Marquette Baking Co. combines quality ingredients with ‘old school’ techniques

Hannah Kinne of Marquette Baking Co. prepares spinach and feta croissants, which are baked fresh daily. (Journal photo by Trinity Carey)

By TRINITY CAREY

Journal Staff Writer

MARQUETTE — Before the option to walk down an aisle filled with an array of bread at any grocery store, one would go to their local baker for a homemade freshly baked loaf either to have with dinner or for a special occasion.

Marquette Baking Co. is trying to get back to these roots of bread baking and buying.

First opened over a decade ago in the area, the bakery came under new ownership in January and reopened to the public in May.

After purchasing the bakery, former employee and now owner Brian Quale continued to wholesale the bread to local businesses and stores making for a seamless transition between closing and reopening. Since purchasing, Quale has remodeled the front end of the bakery’s interior and crafted some new recipes.

“We wanted a new challenge and it’s exciting,” Quale said. “Everything kind of fell into place.”

Quale has had many different careers, including a high school English teacher and a construction worker, but baking has always been one of his passions.

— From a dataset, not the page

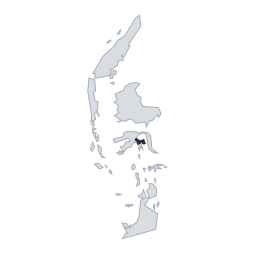 Tojo Una-Una, Sulawesi Tengah, Indonesia shown in context, rotated 74°
{"feature_id": "22746128B20933115656615", "entity_name": "Tojo Una-Una", "entity_type": "district", "adm_level": 2, "iso_a3": "IDN", "parent_name": "Indonesia", "parent_adm1": "Sulawesi Tengah", "projection": "natural_earth1", "projection_center": [121.803, -0.873], "detail": "fine", "context": "in_parent", "style": "filled", "palette": "slate", "viewbox_px": 256, "rotation_deg": 74, "n_neighbors": 0, "source": "geoboundaries", "source_scale": "gbopen_adm2", "svg_char_len": 6419}
<svg xmlns="http://www.w3.org/2000/svg" viewBox="0 0 256 256"><g transform="rotate(74 128 128)"><path d="M89.0,104.6L93.0,110.8L99.0,110.0L102.1,107.1L107.3,108.8L111.4,107.6L116.8,93.1L123.3,92.3L126.5,95.7L123.1,96.1L127.8,103.0L126.5,104.6L132.0,110.1L127.1,109.5L125.5,119.5L121.7,120.9L119.5,124.9L120.9,127.6L119.5,132.0L112.3,137.5L110.7,132.6L107.7,133.7L104.6,131.0L99.2,134.3L98.5,130.7L91.9,131.1L90.6,122.1L87.3,119.7L85.8,113.5L86.4,107.4L89.0,104.6ZM22.9,85.8L33.6,87.7L47.1,103.7L48.8,105.0L49.5,103.4L58.6,112.3L56.4,114.2L61.6,113.8L60.5,118.4L64.8,120.9L67.0,126.5L66.1,129.2L69.5,128.0L72.5,131.9L71.2,146.3L66.1,144.7L66.0,146.8L52.0,132.2L46.1,119.8L40.8,113.5L38.3,105.4L24.5,90.6L22.9,85.8ZM233.1,129.2L232.8,163.9L228.4,159.0L228.9,157.5L223.3,159.2L224.2,155.7L222.7,153.9L223.2,153.7L224.1,153.8L224.6,153.6L222.0,152.3L223.2,151.9L220.9,145.6L216.0,141.7L200.9,135.7L200.3,131.6L198.2,136.1L196.0,136.9L195.3,132.9L191.7,130.2L199.6,129.3L200.7,126.5L193.2,127.3L191.5,123.7L187.2,122.9L188.4,119.9L193.6,117.3L200.9,119.3L201.9,127.6L206.8,133.3L218.5,123.3L233.1,129.2ZM159.1,110.1L153.9,113.7L139.3,112.6L137.5,113.9L136.9,118.3L139.7,122.7L143.9,119.8L152.4,119.5L142.9,125.4L147.2,130.8L147.0,134.6L149.9,138.7L144.0,140.7L144.1,137.1L140.8,134.1L141.5,130.0L139.7,129.6L137.9,131.1L138.6,145.1L134.6,145.2L134.9,136.8L134.2,134.1L131.5,133.4L131.1,129.8L134.4,120.2L135.9,120.0L135.4,115.8L137.9,110.2L141.6,108.3L154.7,110.8L160.2,106.4L159.1,110.1ZM72.7,146.8L83.1,148.8L84.7,151.5L92.8,152.3L94.6,149.5L102.4,152.2L104.6,156.1L111.0,156.8L111.0,160.1L111.9,162.0L105.8,159.5L81.3,156.5L69.0,151.7L72.7,146.8ZM172.2,110.9L176.6,107.0L174.6,111.5L177.6,114.2L172.9,113.8L175.4,120.1L172.0,116.7L170.8,109.3L173.6,103.7L172.2,110.9ZM174.3,130.6L185.2,132.0L186.3,135.9L181.9,133.1L175.8,133.7L174.0,132.2L173.0,134.0L174.3,130.6ZM149.4,161.2L141.4,162.9L135.8,161.6L139.5,159.2L147.3,161.3L150.1,158.5L149.4,161.2ZM126.4,158.7L131.8,159.5L132.7,161.5L122.0,163.3L123.7,159.9L127.4,161.8L128.6,161.1L126.4,158.7ZM159.2,162.9L159.4,166.8L153.4,170.2L153.7,166.5L159.2,162.9ZM72.5,124.2L74.0,128.5L76.1,129.1L75.4,131.7L72.3,130.4L71.3,127.0L68.3,126.2L69.8,123.7L72.5,124.2ZM221.6,159.4L217.6,160.0L219.6,155.6L222.8,154.7L223.8,156.3L221.6,159.4ZM136.8,165.3L139.2,167.1L140.4,169.2L137.9,169.9L131.9,166.0L136.8,165.3ZM168.2,131.8L169.9,134.7L167.4,135.7L164.5,133.6L164.6,131.9L168.2,131.8ZM111.3,158.8L117.0,160.1L114.4,162.5L111.3,158.8ZM120.2,159.0L121.1,162.6L117.7,162.1L120.2,159.0ZM82.5,129.7L79.7,132.4L80.0,129.0L82.5,129.7ZM203.6,144.2L204.2,148.9L203.0,149.1L201.9,145.7L203.6,144.2ZM109.5,152.4L105.2,153.8L103.3,153.0L109.5,152.4ZM151.3,139.6L151.3,143.7L148.8,145.5L149.8,139.9L151.3,139.6ZM31.3,107.8L35.2,110.2L34.7,112.4L31.3,107.8ZM40.9,124.8L39.3,123.9L38.6,120.5L39.8,120.4L40.9,124.8ZM188.6,157.9L187.8,156.3L190.1,153.2L190.0,155.9L188.6,157.9ZM184.3,115.8L188.8,116.9L183.7,116.5L184.3,115.8ZM157.0,124.2L161.1,125.4L156.6,125.3L157.0,124.2ZM149.3,141.6L147.2,143.7L149.1,139.9L149.3,141.6ZM207.4,118.8L209.7,119.2L211.9,121.2L209.8,121.6L207.4,118.8ZM167.9,156.2L166.4,157.7L163.3,157.8L164.1,156.1L167.9,156.2ZM203.4,149.6L202.4,151.8L201.3,151.7L201.5,148.3L203.4,149.6ZM174.1,124.2L171.4,124.6L170.7,123.8L171.8,122.5L174.1,124.2ZM207.8,123.8L211.1,124.2L214.3,124.9L211.3,125.4L207.8,123.8ZM150.0,121.7L152.8,123.1L149.9,123.8L150.0,121.7ZM176.3,103.5L174.4,103.1L176.2,101.5L176.3,103.5ZM156.8,160.1L159.8,158.9L160.2,159.7L156.8,160.1ZM184.3,124.4L183.8,126.3L181.4,125.3L182.6,124.7L184.3,124.4ZM119.7,135.4L118.6,136.7L119.5,132.7L119.7,135.4ZM171.5,117.1L172.9,119.7L172.3,120.1L170.2,118.0L171.5,117.1Z" fill="#d9dde1" stroke="#a8b0b8" stroke-width="1"/><path d="M145.2,120.5L144.8,120.5L144.5,120.4L144.3,120.3L144.3,120.2L144.3,119.9L144.3,119.6L144.0,119.8L144.0,120.0L143.7,120.0L143.3,120.5L143.1,120.7L143.1,120.9L142.8,121.0L142.6,121.3L142.5,121.5L142.4,121.7L142.3,121.8L142.2,121.9L142.2,122.1L142.1,122.4L142.0,122.5L141.9,122.7L141.8,123.0L141.5,123.0L141.4,123.0L141.4,122.9L141.2,122.8L140.7,122.9L140.8,123.3L140.9,123.7L141.1,124.0L141.3,124.0L141.6,123.8L142.0,123.7L142.2,123.4L142.3,123.4L142.4,123.2L142.9,123.2L143.1,123.0L143.2,122.8L143.4,122.8L143.4,122.7L143.6,122.7L143.6,122.8L143.8,122.8L144.1,122.8L144.3,122.6L144.6,122.6L144.9,122.4L145.0,122.3L145.3,122.4L145.5,122.3L145.6,122.2L145.7,122.4L145.7,122.5L145.9,122.6L146.0,122.5L146.2,122.3L146.3,122.0L146.3,121.9L146.1,121.6L146.0,121.3L145.9,121.4L145.7,121.3L145.5,121.2L145.4,121.2L145.2,120.7L145.2,120.5ZM145.2,117.5L144.9,117.7L144.9,117.8L144.8,117.6L144.7,117.7L144.8,117.8L144.7,117.8L144.4,117.9L144.5,117.9L144.4,117.9L144.3,118.2L144.2,118.2L144.3,118.3L144.5,118.4L144.6,118.0L144.8,118.0L145.1,118.2L145.3,118.1L145.5,118.1L145.4,118.0L145.5,118.0L145.5,117.7L145.4,117.6L145.2,117.5ZM145.7,117.1L145.7,117.3L145.6,117.2L145.6,117.3L145.5,117.2L145.4,117.2L145.3,117.3L145.2,117.3L145.3,117.4L145.3,117.5L145.5,117.7L145.8,117.6L146.0,117.6L146.1,117.4L146.1,117.2L146.0,117.3L145.9,117.2L146.0,117.3L145.9,117.4L145.8,117.2L145.8,117.3L145.8,117.2L145.7,117.2L145.8,117.2L145.7,117.2L145.7,117.1ZM146.4,117.0L146.2,116.8L146.2,117.0L146.1,117.3L146.2,117.5L146.3,117.7L146.5,117.6L146.5,117.3L146.5,117.2L146.5,117.3L146.4,117.2L146.4,117.0ZM147.0,116.5L146.9,116.5L147.0,116.7L147.1,116.8L147.2,116.7L147.2,116.8L147.2,116.7L147.4,116.9L147.5,117.1L147.7,117.4L147.5,117.1L147.6,116.9L147.5,116.7L147.3,116.6L147.2,116.7L147.0,116.5ZM144.2,116.0L143.8,116.2L143.9,116.3L144.0,116.5L144.3,116.4L144.3,116.1L144.2,116.0ZM146.8,116.5L146.7,116.5L146.6,116.8L146.7,116.7L146.7,116.9L146.8,116.8L147.0,116.9L146.9,116.9L147.0,116.9L146.9,116.8L146.9,116.7L146.8,116.8L146.8,116.7L146.7,116.7L146.8,116.5L146.8,116.5ZM146.3,116.7L146.1,116.7L146.0,116.8L146.3,116.7L146.3,116.7ZM146.4,116.8L146.4,116.7L146.4,116.8L146.4,116.8ZM145.0,117.5L145.0,117.4L145.0,117.5ZM145.3,117.2L145.2,117.3L145.3,117.2ZM145.3,118.1L145.2,118.2L145.3,118.2L145.3,118.1ZM144.8,119.3L144.7,119.3L144.8,119.4L144.8,119.3ZM145.0,117.6L144.9,117.6L145.0,117.6ZM145.2,117.3L145.2,117.2L145.1,117.3L145.2,117.3ZM145.5,117.7L145.5,117.8L145.5,117.7ZM146.0,117.7L145.9,117.6L146.0,117.7L146.0,117.7ZM145.9,117.3L146.0,117.3L145.9,117.3ZM145.8,117.2L145.7,117.2L145.8,117.2ZM146.3,116.8L146.3,116.7L146.3,116.8L146.3,116.8Z" fill="#64748b" stroke="#1e293b" stroke-width="1.5"/></g></svg>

The bakery offers fresh breads such as three seed, a rustic country boule bread, ryes, wheat, sourdough and more. Each day, they also prepare baked treats such as flavored croissants, cookies, cinnamon rolls, pinwheels, muffins and scones as well as sandwiches and breadsticks.

Customers can also get coffee, tea and kombucha with their snacks.

Time is what sets Marquette Baking Co.’s bread apart from others. Certain breads are made with wild yeasts and fermented overnight before baking. This longer fermentation process gives the bread a more complex flavor profile, Quale said.

“A lot of our breads take 18 hours to make whereas normally people make bread in two to three hours,” he added.

Even the croissant dough ferments overnight and while this requires the bakery to plan ahead and customers to order bread a couple days in advance, it’s well worth it, he said. In certain breads, the pre-fermentation process also “aids in how we digest bread, so there are some health benefits to it as well,” Quale said. “The water gets to interact with the grain longer, which is always a good thing.”

The business’ unique style has made its products like the porridge bread, three seed and breadsticks loved by many.

“At the farmers market the bread sticks are a big hit because it’s something the people can buy and walk around with at the farmers market,” Quale said. “People come for the three seed, which is a recipe from the previous owner that we’ve carried on. The porridge bread is catching on slowly but some people are seeking it out. That’s how I judge whether it’s working or not.”

Besides fresh from the bakery, you can find Marquette Baking Co. bread at the Marquette Food Co-op and Farmer Q’s Market, their rye at New York Deli, paninis at Contrast Coffee made with their sourdough, and baguettes from the bakery at the Zephyr wine bar and The Crib. They even make the communion bread for the local Lutheran churches.

“There’s a lot of different strange requests for good quality bread that’s fresh and we’ll deliver (even) one loaf to an establishment,” Quale said.

He finds inspiration in simple ingredients and traditional techniques to create the best possible bread for customers. He’s now sourcing whole wheat, freshly milled from Liberty Farm and Flour Mill in Skandia.

It’s those little details that create high-quality baked goods, he said.

“We spend the time to make really good bread and we want people to come, and my idea is you come here and get your bread either for the week or for a special occasion or a dinner, like we used to do … You stopped by your bakery to get your bread because it’s the best place,” Quale said. “We’re experts at it and we’re trying to make something for everyone. That’s the idea. Or if you want to stop and get a cookie or a scone or whatever, we’re doing that too.”